Making Sure All Drivers Can Buy Direct Auto Insurance

With regard to consumers, the question is what effect does a large or small involuntary market have on availability of direct auto insurance. The answer to this question really depends upon what one means by availability.

If availability is divorced from affordability and considered simply as a question of whether there is direct auto insurance available to the drivers in a given area, the evidence strongly suggests that for the lion’s share of drivers insurance is available in the voluntary market wherever insurers are not precluded from entering this market by government controls that prevent them from charging prices commensurate with risk. In any given state a certain percentage of drivers will represent non-standard risks.

There is no evidence that the free market, if not impeded, fails to offer insurance to these drivers. In Texas, for example, 17 percent of drivers obtain insurance in the non-standard market; in Wyoming, 19 percent; in Utah, 10 percent. These and a number of other states have infinitesimal numbers of drivers insured in the involuntary market. In other words, for all but an infinitesimal number of drivers, the private enterprise system is effective at making insurance available, on a competitive basis, at a price that reflects risk.
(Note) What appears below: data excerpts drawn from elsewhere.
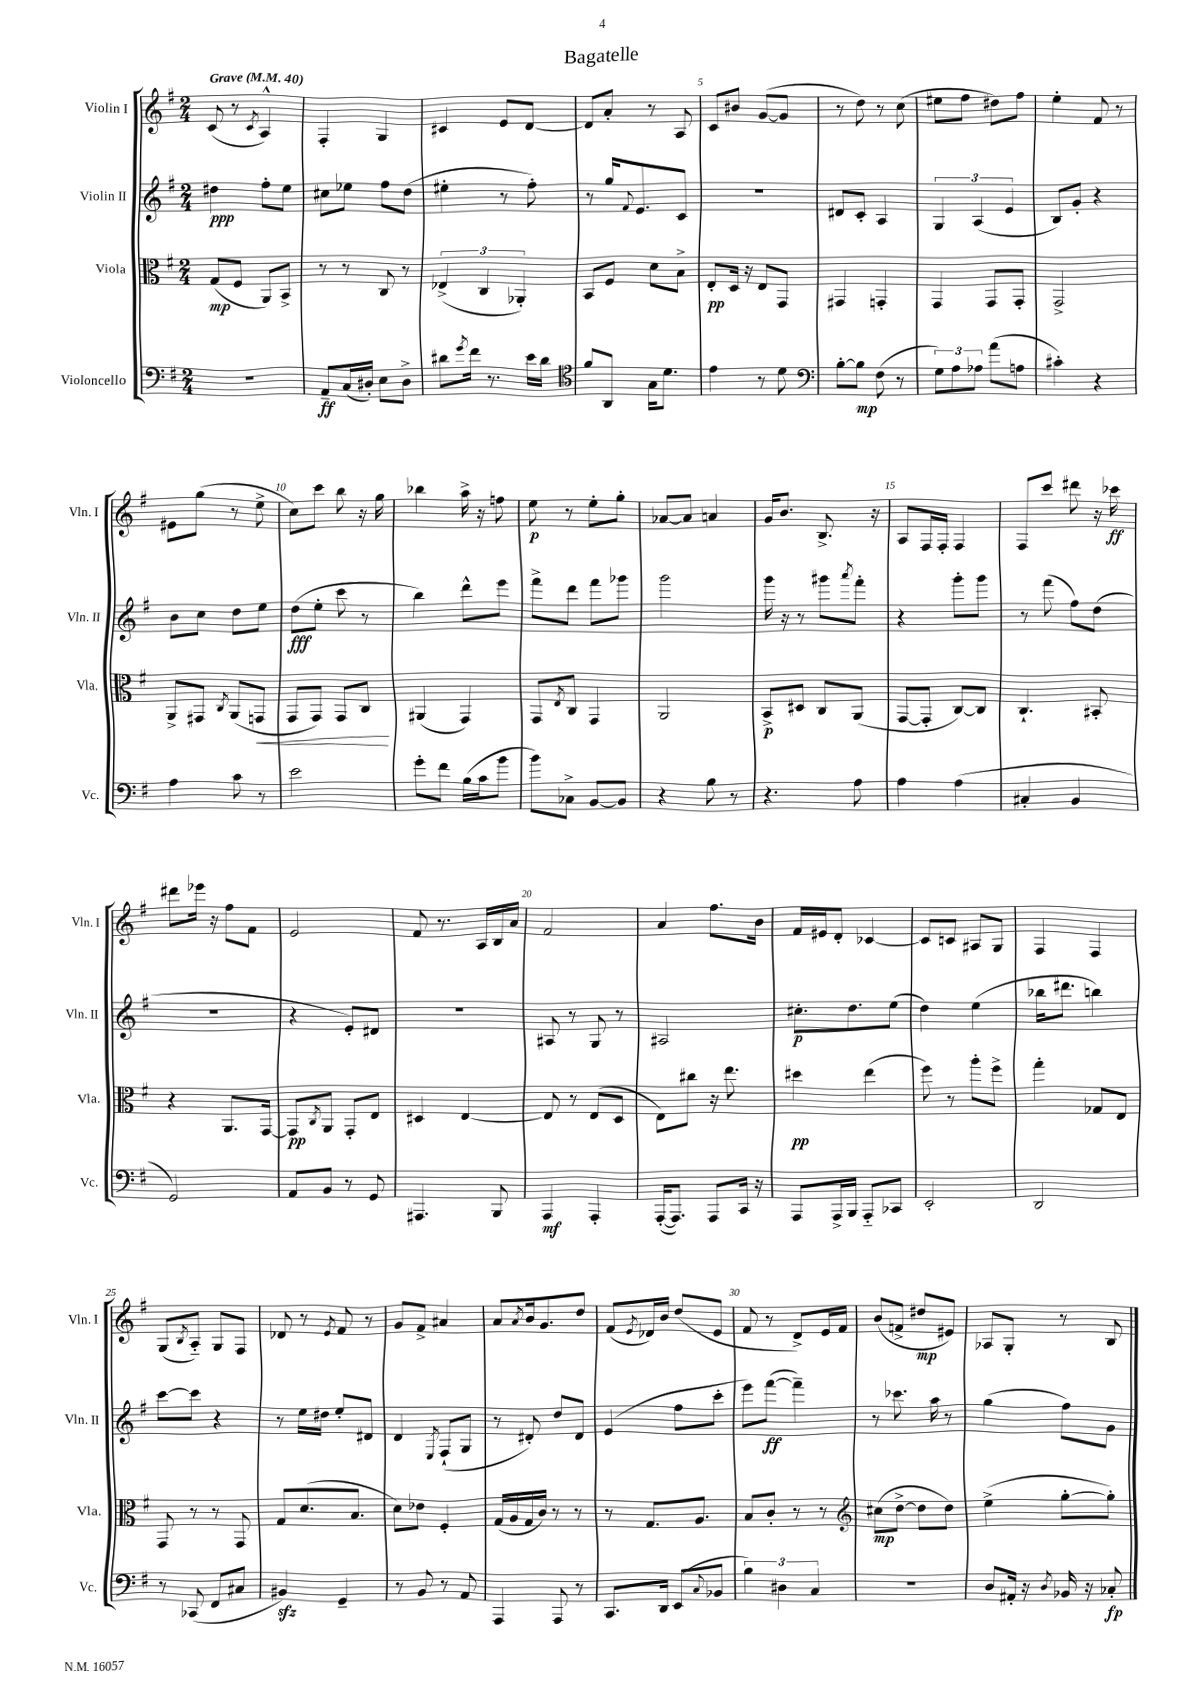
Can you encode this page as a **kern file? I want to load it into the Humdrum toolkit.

**kern	**kern	**kern	**kern
*staff4	*staff3	*staff2	*staff1
*clefF4	*clefC3	*clefG2	*clefG2
*k[f#]	*k[f#]	*k[f#]	*k[f#]
*M2/4	*M2/4	*M2/4	*M2/4
*MM40	*MM40	*MM40	*MM40
2r	(8G	4dd#	(8c
.	8F#	.	8r
.	.	.	8qc
.	8AA)	8ff#'	4A^^)
.	8BB^	8ee	.
=	=	=	=
8AA~	8r	8cc#	4F#'
(16C	8r	8ee-	.
16D#')	.	.	.
8E	8C	8ff#	4G
8D#^	8r	(8dd	.
=	=	=	=
8d#	(6E-^	4ee#'	4c#
8qg	.	.	.
16f#	.	.	.
.	6C	.	.
8.r	.	.	.
.	.	8r	8e
.	6AA-')	.	.
16e	.	8ff#')	[8d
16d#	.	.	.
=	=	=	=
*clefC4	*	*	*
8f#	8BB	8r	8d]
8AA	8F#	16gg	8a'
.	.	8qqf#	.
.	.	8.e	.
16G	8d	.	8r
8.d	.	.	.
.	8B^	8c	8A
=	=	=	=
4e	8E'	2r	8c
.	16D	.	8b#
.	16r	.	.
8r	8E	.	([8g
8d	8GG	.	8g]
=	=	=	=
*clefF4	*	*	*
[8B'	4GG#	8d#	8r
8B]	.	8c'	8dd)
(8F#	4GG'	4A	8r
8r	.	.	(8cc
=	=	=	=
12G)	4GG	6G	8ee#
12A	.	.	.
.	.	.	8ff#
12A-	.	(6A	.
(8a	8GG	.	8dd#)
.	.	6e	.
8A	8GG'	.	8ff#
=	=	=	=
4c#')	2GG^	8B)	4ee'
.	.	8g'	.
4r	.	4r	8f#
.	.	.	8r
=	=	=	=
4A	8AA^	8b	8e#
.	8GG#	8cc	(8gg
.	8qC	.	.
8c	(8AA	8dd	8r
8r	8GG	8ee	8ee^
=	=	=	=
2e	8GG	(8dd	8cc)
.	8GG)	8ee'	8ccc
.	8GG	8ccc	8bb
.	8C	8r	16r
.	.	.	16gg
=	=	=	=
8g'	(4AA#	4bb)	4bb-
8f#	.	.	.
(16B	4GG)	8ddd^^	16aa^
16c	.	.	16r
8b	.	8eee	8ff
=	=	=	=
8b)	8GG	8fff#^	8ee
.	8qE	.	.
8C-^	8C	8ddd	8r
[8BB	4GG	8fff#	8ee'
8BB]	.	8ggg-	8gg'
=	=	=	=
4r	2AA	2ggg	[8a-
.	.	.	8a-]
8B	.	.	4a
8r	.	.	.
=	=	=	=
4.r	8BB^	16ggg	16g
.	.	16r	8.b
.	8D#	8r	.
.	8C	8ggg#	8.B^
.	.	8qaaa	.
8A	(8AA	8fff#'	.
.	.	.	16r
=	=	=	=
4A	[8GG	4r	8A
.	8GG']	.	16F#
.	.	.	16F#'
(4A	[8C)	8ggg'	4F#
.	8C]	8ggg	.
=	=	=	=
4C#'	4.C`	8r	8F#
.	.	(8fff#	8ccc
4BB	.	8ff#)	8ddd#
.	8BB#'	(8dd	16r
.	.	.	16ccc-
=	=	=	=
2GG)	4r	2r	8ddd#
.	.	.	16eee-
.	.	.	16r
.	8.AA	.	8ff#
.	.	.	8f#
.	[16GG	.	.
=	=	=	=
8AA	8GG]	4r	2e
.	8qC	.	.
8BB	8AA	.	.
8r	8GG'	8e')	.
8GG	8E	8d#	.
=	=	=	=
4.AAA#	4D#	2r	8f#
.	.	.	8.r
.	[4E	.	.
.	.	.	16A
8BBB	.	.	16B
.	.	.	16a
=	=	=	=
4AAA	8E]	8A#	2f#
.	8r	8r	.
4AAA'	(8E	8G	.
.	8D	8r	.
=	=	=	=
([16AAA'	8E)	2A#	4a
8.AAA])	.	.	.
.	8cc#	.	.
8AAA	16r	.	8.ff#
.	8.ee	.	.
16CC	.	.	.
16r	.	.	16b
=	=	=	=
8AAA	4dd#	8.cc#'	16f#
.	.	.	16e#
16AAA^	.	.	8d'
16BBB	.	8.dd	.
8AAA'~	(4ee	.	[4c-
8CC-	.	(8ee	.
=	=	=	=
2EE'	8ff#)	4dd)	8c-]
.	8r	.	8c
.	8aa'	(4ee	8A#
.	8ff#^	.	8G
=	=	=	=
2DD	4gg'	16bb-	4F#
.	.	8.ddd#	.
.	8G-	4bb)	4F#
.	8E	.	.
=	=	=	=
8r	8GG	[8ccc	(8G
.	.	.	8qB
(8CC-	8r	8ccc]	8A'~)
8FF#	8r	4r	8G
8C#	8GG	.	8F#
=	=	=	=
4BB#)	8G	8r	8d-
.	(8.d	16ee	8r
.	.	16dd#	.
.	.	.	8qe
4GG~	.	8ee'	8f#
.	8.B	.	.
.	.	8d#	8r
=	=	=	=
8r	8d)	4d	8g
8BB	8e-	.	8f#^
.	.	8qE	.
8r	4F#'	(8F#`	4a#
8AA	.	8G	.
=	=	=	=
4AAA	(16G	8r	8a
.	16A	.	.
.	.	.	8qa
.	16G	8d#')	16b
.	16c)	.	8.g
8AAA	8r	8dd	.
8r	8r	8d#	8dd
=	=	=	=
8.CC	8r	(4e	(8f#
.	.	.	8qe
.	8.G	.	16d-)
16DD	.	.	16b
(8EE	.	8ff#	(8dd
.	8.A	.	.
8qqC	.	.	.
8BB-	.	8ccc'	8e
=	=	=	=
6B)	8B	8eee)	8f#
.	8c'	([8fff#	8r
6D#	.	.	.
.	8r	4fff#~])	8d^)
6C	.	.	.
.	8r	.	16e
.	.	.	16f#
=	=	=	=
*	*clefG2	*	*
2r	(8cc#	8r	(8b
.	[8dd^	8.ccc-	8f^
.	8dd]	.	8dd#
.	.	16aa	.
.	8dd)	8r	8e#)
=	=	=	=
8D	(4ee^	(4gg	8A-
16AA#'	.	.	8G'
16r	.	.	.
8qD	.	.	.
16BB-	[8gg'	8ff#)	8r
16r	.	.	.
8C-'	8gg'])	8g	8B
==	==	==	==
*-	*-	*-	*-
When the word “availability” is defined to mean “available at an affordable price,” then the issue is not availability, but affordability, which has already been discussed.

If “available” is defined to mean having the same amount and types of coverage available in the voluntary and involuntary market, then, clearly, in a number of states, insurance is not as available in the involuntary market as it is in the voluntary market. Some groups have charged that the involuntary market system is unfair from the point of view of drivers who must purchase their insurance there, because they cannot get the same coverage as in the voluntary market and because applicants have no choice of insurers and coverages. It has also been charged that the involuntary market is a device to permit redlining. Redlining refers to the notion that insurance companies refuse to write direct auto insurance in certain geographical areas. Such a practice is forbidden by the laws of all 50 states.

The involuntary market exists to ensure that at least basic insurance is available to drivers unable to obtain insurance in the voluntary market. However, there is no inherent reason why all the coverage available in the voluntary market cannot also be made available in the involuntary market. The only issue is how it will be paid for. If states provide a way for individual high risk drivers to finance the purchase of more coverage or a workable way for insurers to subsidize greater coverage, broader coverage then could be made available in the involuntary market. The reason it is not is that, for the most part, states have been unable to find an acceptable way to finance such direct auto insurance coverage.